Excerpted text:
Yellow pot Cody Flores, wearing a helmet with the names and years of those before him, looks up at the stack during the construction of the bonfire for the Texas A&M Aggies vs. University of Texas Longhorns rivalry game on Saturday, November 19, 2011 in unincorporated Benchley, Texas near College Station.

Two weeks ago, Mrs. Aggie and I attended a gathering sponsored by the Coppell Aggie Moms Club where we got to meet the Texana artist Benjamin Knox. Knox was in the Aggie Cadet Corps just a few years before I was. He went on to paint the school spirit at several Texas institutions, including commissions by the State of Texas, and the George Bush Presidential Library and Museum.

Knox showed us a new painting he created to mark the revival of this Texas Thanksgiving tradition. And because I accosted him after the meeting, he agreed to let The Dallas Morning News reproduce it here.

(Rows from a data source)
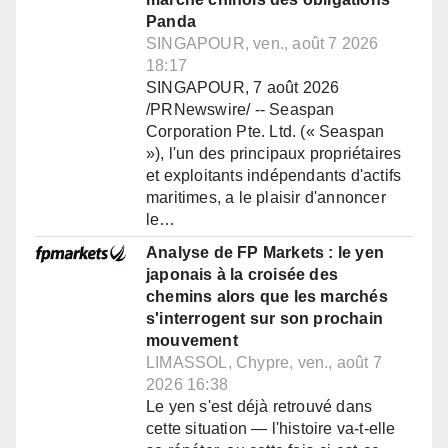
Panda
SINGAPOUR, ven., août 7 2026
18:17
SINGAPOUR, 7 août 2026
/PRNewswire/ -- Seaspan
Corporation Pte. Ltd. (« Seaspan
»), l'un des principaux propriétaires
et exploitants indépendants d'actifs
maritimes, a le plaisir d'annoncer
le…
Analyse de FP Markets : le yen
japonais à la croisée des
chemins alors que les marchés
s'interrogent sur son prochain
mouvement
LIMASSOL, Chypre, ven., août 7
2026 16:38
Le yen s'est déjà retrouvé dans
cette situation — l'histoire va-t-elle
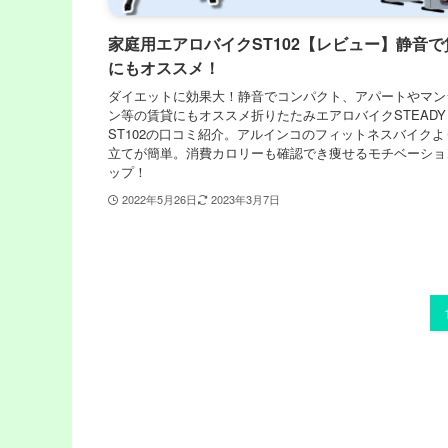
家庭用エアロバイクST102【レビュー】静音で
にもオススメ！
ダイエットに効果大！静音でコンパクト、アパートやマン
ン等の賃貸にもオススメ折りたたみエアロバイクSTEADY
ST102の口コミ紹介。アルインコのフィットネスバイクよ
立てが簡単。消費カロリーも確認でき痩せるモチベーショ
ップ！
2022年5月26日
2023年3月7日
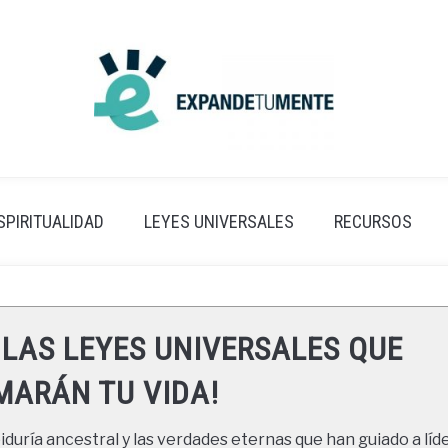
SPIRITUALIDAD
LEYES UNIVERSALES
RECURSOS
 LAS LEYES UNIVERSALES QUE
ARÁN TU VIDA!
duría ancestral y las verdades eternas que han guiado a líde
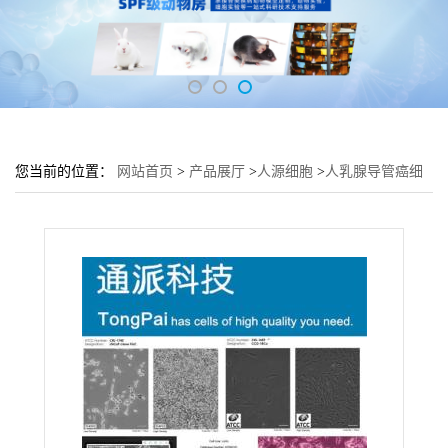
您当前的位置：
网站首页
>
产品展厅
>
人源细胞
>
人乳腺导管癌细
胞MDA-MB-157培养基 MDA-MB-157细胞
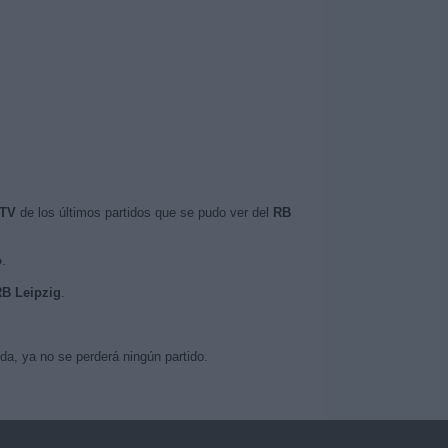
 TV
de los últimos partidos que se pudo ver del
RB
o
.
RB Leipzig
.
a, ya no se perderá ningún partido.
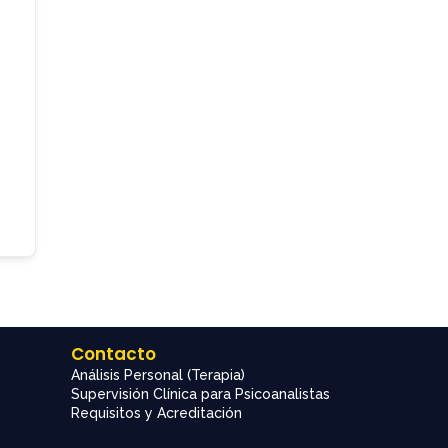
Contacto
Análisis Personal (Terapia)
Supervisión Clínica para Psicoanalistas
Requisitos y Acreditación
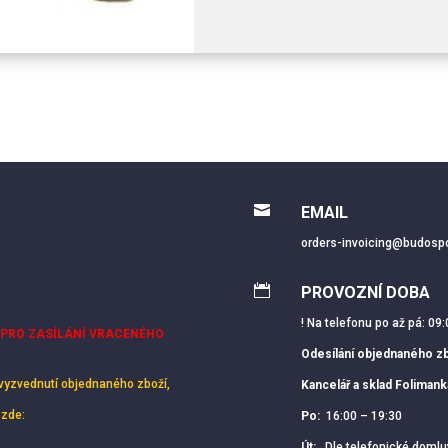

EMAIL
orders-invoicing@budospo

PROVOZNÍ DOBA
! Na telefonu po až pá: 09:
 PRO ZASÍLÁNÍ VRACENÉHO
Odesílání objednaného zb
vyzvednutí objednaného zboží,
Kancelář a sklad Foliman
 zde:
Po:
16:00 – 19:30
Út:
Dle telefonické domlu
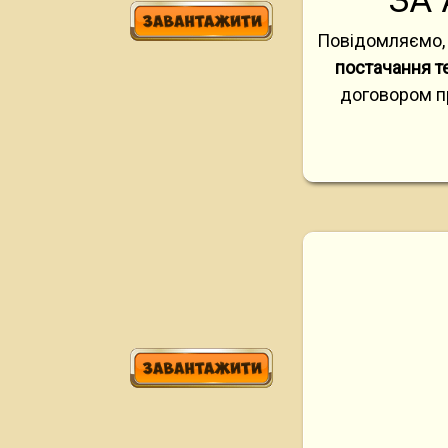
ЗА 
Повідомляємо,
постачання те
договором пр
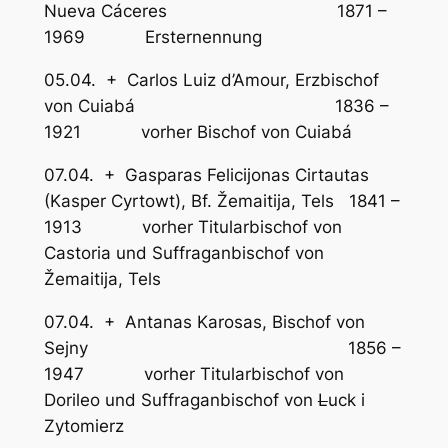
Nueva Cáceres 1871 –
1969 Ersternennung
05.04. + Carlos Luiz d’Amour, Erzbischof
von Cuiabá 1836 –
1921 vorher Bischof von Cuiabá
07.04. + Gasparas Felicijonas Cirtautas
(Kasper Cyrtowt), Bf. Žemaitija, Tels 1841 –
1913 vorher Titularbischof von
Castoria und Suffraganbischof von
Žemaitija, Tels
07.04. + Antanas Karosas, Bischof von
Sejny 1856 –
1947 vorher Titularbischof von
Dorileo und Suffraganbischof von
L
uck i
Zytomierz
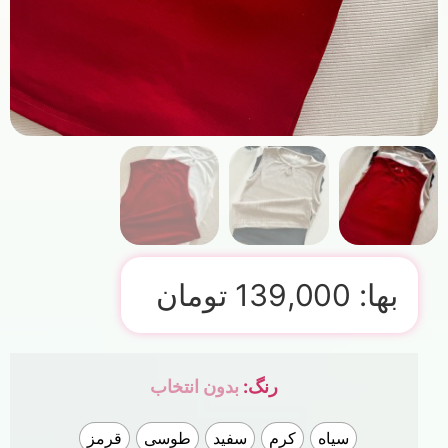
بها:
139,000
تومان
رنگ
:
بدون انتخاب
سیاه
کرم
سفید
طوسی
قرمز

Problems to work on:
(A) Return, line for line, the rows starting at their very beginning and ending at the line that contains "japonais à la croisée des", with both of those lines included, and leave the pictures out of your answer.
(B) Write the next part of the text about the Texas A&M bonfire, picking up right after its last sentence.

Results in order:
(A)
Panda
SINGAPOUR, ven., août 7 2026
18:17
SINGAPOUR, 7 août 2026
/PRNewswire/ -- Seaspan
Corporation Pte. Ltd. (« Seaspan
»), l'un des principaux propriétaires
et exploitants indépendants d'actifs
maritimes, a le plaisir d'annoncer
le…
Analyse de FP Markets : le yen
japonais à la croisée des

(B)
From a folded poster hung with thumbtacks to a work of art by one of Texas’ great painters, this rivalry has produced a lot of memorable images. If the Aggies don’t run out of time, I look forward to treasuring the image of the Kyle Field scoreboard Saturday, and sharing it with a few of my Longhorn friends.

Editor’s note: Over Sanders’ loud objections, this column was edited for a variety of blatant biases and subtle but consistent grammatical slights (such as the use of “tu”) that did not meet our editorial standards.